■ Job a:
According to the passage on the Shellshock bash vulnerability, which systems does CERT-UK say Shellshock affects? List them all.

Archives for September 2014

It appears that Red Hat assurances regarding updates released thus far to fix bash vulnerabilities have unleashed an Lernaean Hydra effect, spawning and spurring the discovery of several more bugs.

Exploit Mechanics and Attack Vectors

To recap, the bash bug, now around 22 years old dating back to version 1.13, allows attackers to interact with a host operating system by exploiting a vulnerable web server (Or any bash linked application/service/client). The attacker aims to inject data into system environmental variables. Normally these variables are used by the operating system as a resource for knowledge about where to find required files, configurations for its own function as well as the programs running on it. The bash vulnerability allows malformed data inside these seemingly benign environmental variable scripts. These scripts can contain commands which bash is tricked into interpreting.   In the case of a webserver this can lead to the attacker being able to run commands with the same administrator privileges as the webserver itself, leading to full control of the compromised system.

What does this mean in terms of exploitation possibilities? This vulnerability could open the door to attackers gaining remote access and control of a system to then exploit the system to spread malware, deface system hosted websites, create botnets to launch DDoS attacks, steal personal data, send spam and phishing emails and the perpetration crude but effective destructive wiping attacks. The first Shellshock botnet, “wopbot”, has been used to attack Akamai and US DoD networks.

Security Alerts Issued

The vulnerability is being taken seriously as the ICO, concerned about the disclosure of personal data, urges businesses to install the latest patches for this vulnerability as they become available. CERT-UK, the Computer Emergency Response Team established in March 2014 by the National Cyber Security Strategy, have also issued an alert. CERT-UK suggests that the threat of Shellshock, which affects Unix, Linux, MacOS and many embedded architecture devices, may be bigger than the password revealing, Heartbleed bug, which only affected OpenSSL.

The US National Vulnerability Databases has rated the severity of the bug as 10/10, with an easy exploitation complexity rating of ‘low’. US financial regulators have urged financial institutions to act quickly to identify and fix all of their vulnerable systems and software, including third party applications, to ensure “Shellshock” does not expose them to fraud.

Why is Bash Still Vulnerable?

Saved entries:
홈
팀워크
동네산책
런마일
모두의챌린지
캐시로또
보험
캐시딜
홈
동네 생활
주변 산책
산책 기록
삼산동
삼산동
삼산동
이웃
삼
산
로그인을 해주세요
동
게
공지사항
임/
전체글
---
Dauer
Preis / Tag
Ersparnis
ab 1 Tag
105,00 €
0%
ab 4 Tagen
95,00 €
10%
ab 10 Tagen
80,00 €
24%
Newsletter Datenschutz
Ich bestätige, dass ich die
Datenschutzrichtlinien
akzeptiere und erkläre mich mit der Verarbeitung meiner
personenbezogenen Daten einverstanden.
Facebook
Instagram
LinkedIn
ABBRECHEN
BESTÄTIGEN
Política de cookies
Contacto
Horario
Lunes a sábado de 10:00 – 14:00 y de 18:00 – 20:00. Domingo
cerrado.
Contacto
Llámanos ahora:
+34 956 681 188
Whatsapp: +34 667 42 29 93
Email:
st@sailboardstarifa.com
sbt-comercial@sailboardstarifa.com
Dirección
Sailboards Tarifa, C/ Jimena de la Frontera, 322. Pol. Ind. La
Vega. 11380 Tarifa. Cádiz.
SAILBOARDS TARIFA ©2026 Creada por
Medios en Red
--
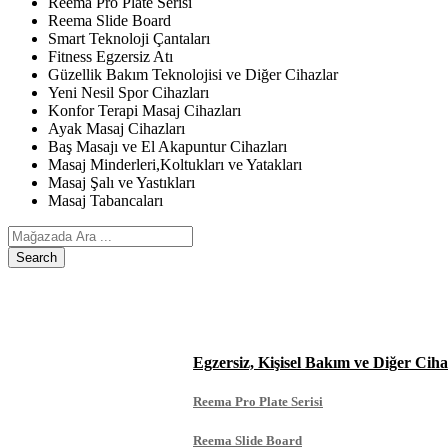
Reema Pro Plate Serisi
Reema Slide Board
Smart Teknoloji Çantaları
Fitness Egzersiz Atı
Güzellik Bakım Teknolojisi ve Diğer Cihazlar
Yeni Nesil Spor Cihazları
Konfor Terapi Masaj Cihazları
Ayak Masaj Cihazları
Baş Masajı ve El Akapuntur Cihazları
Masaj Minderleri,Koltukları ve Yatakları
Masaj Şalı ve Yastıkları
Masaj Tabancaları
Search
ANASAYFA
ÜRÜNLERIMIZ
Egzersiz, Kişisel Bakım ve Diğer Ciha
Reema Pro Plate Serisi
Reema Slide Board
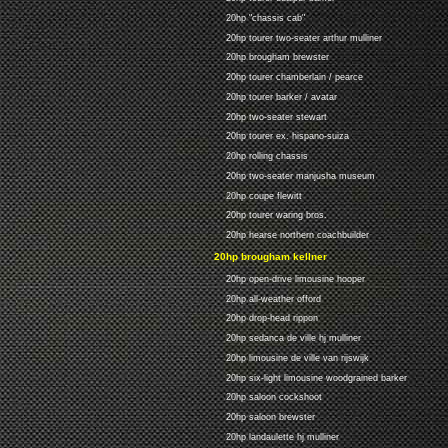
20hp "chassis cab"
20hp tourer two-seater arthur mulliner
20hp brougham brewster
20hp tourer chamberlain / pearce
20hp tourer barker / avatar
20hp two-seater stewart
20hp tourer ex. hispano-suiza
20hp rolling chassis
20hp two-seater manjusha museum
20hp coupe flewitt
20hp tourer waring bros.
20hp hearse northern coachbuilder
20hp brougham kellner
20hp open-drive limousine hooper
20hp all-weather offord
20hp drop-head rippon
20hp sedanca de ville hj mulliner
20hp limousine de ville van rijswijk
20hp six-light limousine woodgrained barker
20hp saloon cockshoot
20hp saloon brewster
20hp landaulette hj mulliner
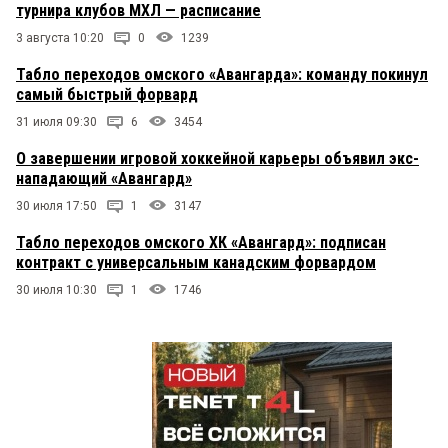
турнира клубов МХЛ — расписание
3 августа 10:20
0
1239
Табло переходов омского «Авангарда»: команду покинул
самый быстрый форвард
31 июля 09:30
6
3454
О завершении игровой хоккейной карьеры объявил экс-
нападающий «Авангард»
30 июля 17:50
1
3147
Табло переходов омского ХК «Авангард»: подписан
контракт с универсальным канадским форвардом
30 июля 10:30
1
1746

■ Job b:
Pick out every row that contains the word "limousine", matching case exactly, and copy each one.

■ Answer box a:
Unix, Linux, MacOS, and many embedded architecture devices.

■ Answer box b:
20hp open-drive limousine hooper
20hp limousine de ville van rijswijk
20hp six-light limousine woodgrained barker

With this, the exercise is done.